Compared and contrasted are Figure 2, an advanced, buffering backup server with tape devices, and Figure 3, the evolution of near-line storage with both virtual tape volumes and physical tape devices. Depending on the intelligence and buffering capability of the backup server, it may be able to reduce the amount of data actually transferred, increase the number of backup connections over the number of actual, physical tape devices, and can commit actual data to tape locally and a full 168 hours/week without affecting the network or its systems. But the near-line storage can offer several, additional backup and, more importantly, restore capabilities.

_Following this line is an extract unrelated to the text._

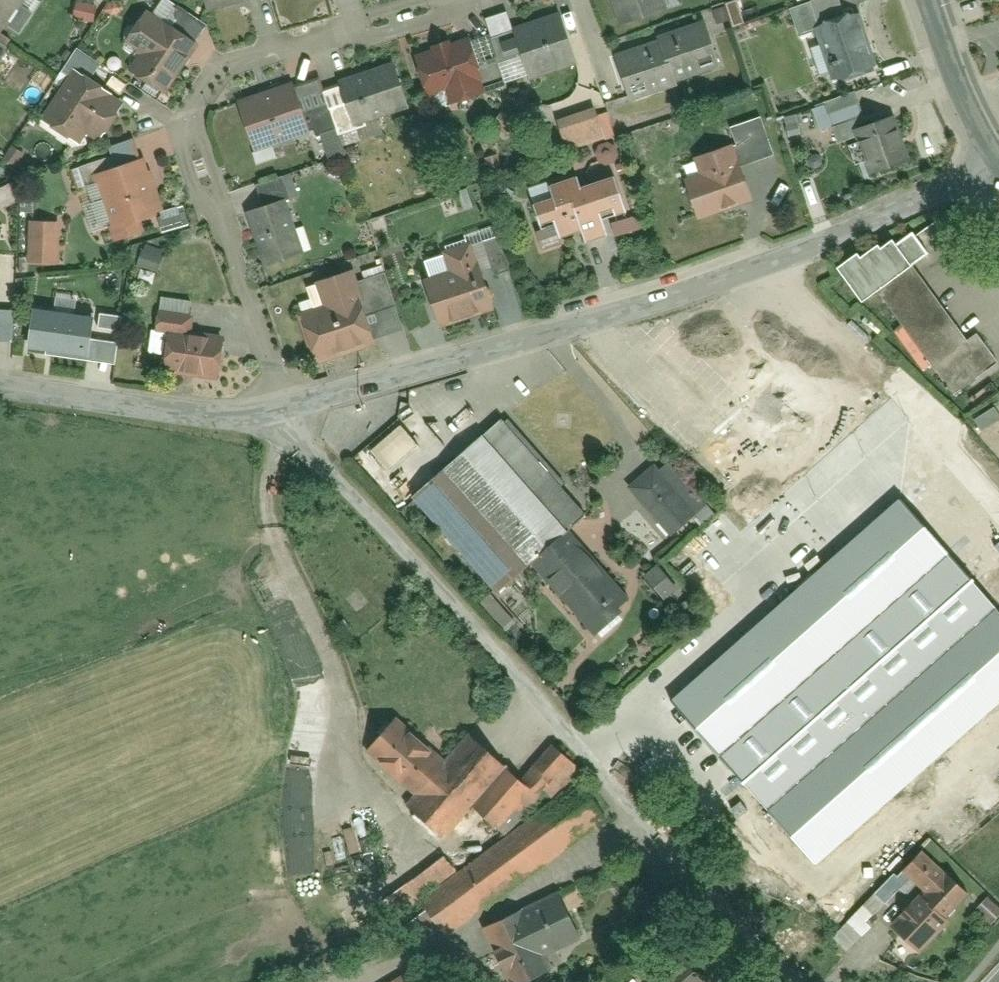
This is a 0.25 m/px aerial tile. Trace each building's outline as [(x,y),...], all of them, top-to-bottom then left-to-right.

An administrator must consider the actual limit of how much data can be committed to physical tape in a full 168-hour week. In a traditional backup server, even if it has advanced buffering and other capabilities, it is still solely focused on committing any and all backups to tape. The near-line device offers up to six additional and compounding advantages over even the most advanced backup servers, depending on implementation:

  • Certainty -- No backup is ever missed; some backups just never get committed to tape.
  • Discretionary -- Tape committal is defined by necessity of data in off-line form, instead of being rushed by time-limited necessity to commit all backup to tape.
  • Priority -- Tape committal can also be prioritized by off-line data needs, off-line period frequency, or other off-line data requirements.
  • Hindsight -- There is always the option to off-line any previous backup as long as the near-line solution still stores it.
  • Recovery -- Any near-line store is still available for near-line recovery.
  • Verification -- Can be used to verify off-line tapes at any time, without any restore.

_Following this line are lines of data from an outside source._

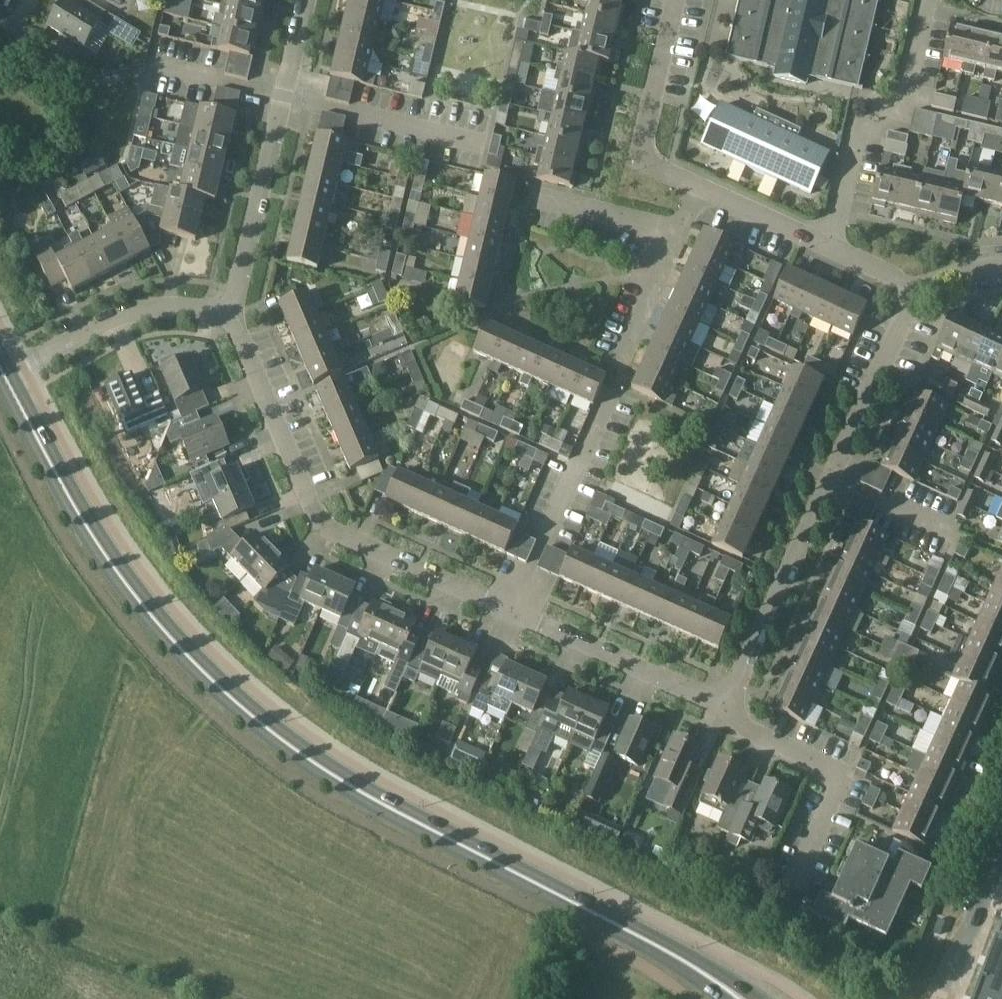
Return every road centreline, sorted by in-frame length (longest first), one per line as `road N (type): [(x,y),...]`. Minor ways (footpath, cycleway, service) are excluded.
road 1 (primary): [(679,957),(355,790),(230,693),(109,559),(5,374)]
road 2 (residential): [(914,291),(723,705)]
road 3 (residential): [(512,614),(321,525),(229,314)]
road 4 (residential): [(512,614),(678,231)]
road 5 (residential): [(229,314),(307,0)]
road 6 (residential): [(831,248),(856,139),(899,107),(927,0)]
road 7 (residential): [(794,883),(842,775),(751,733),(723,705)]
road 8 (residential): [(5,374),(138,310),(229,314)]
road 9 (residential): [(723,705),(512,614)]
road 10 (residential): [(699,187),(641,160),(676,0)]
road 11 (unclassified): [(934,998),(1001,850)]
road 12 (residential): [(678,231),(528,195)]
road 13 (residential): [(831,248),(699,187)]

The small combination of taking the best features of near-line storage using disk and pairing them with the continued necessity of off-line recovery with tape results in huge gains over not only forced, real-time tape backup, but even advanced, buffering tape backup servers.

FalconStor IPStor

The Virtual Tape Library (VTL) was invented the second a Unix programmer hacked /dev/rmt to write to a remote disk buffer, or even earlier when an administrator piped a tarball through a remote shell that managed multiple files for multiple volumes. The "turn key" VTL solution invented over the past few years has married a more formalized version of this software approach to a near-line storage device with optional, physical tape devices (possibly tape libraries) attached. Implementations vary, with limited support for both virtual devices (as viewed from the client side) and physical devices (on the near-line storage side, or possibly sister backup servers), but most are based on Linux with entry-level solutions starting at just over $5,000.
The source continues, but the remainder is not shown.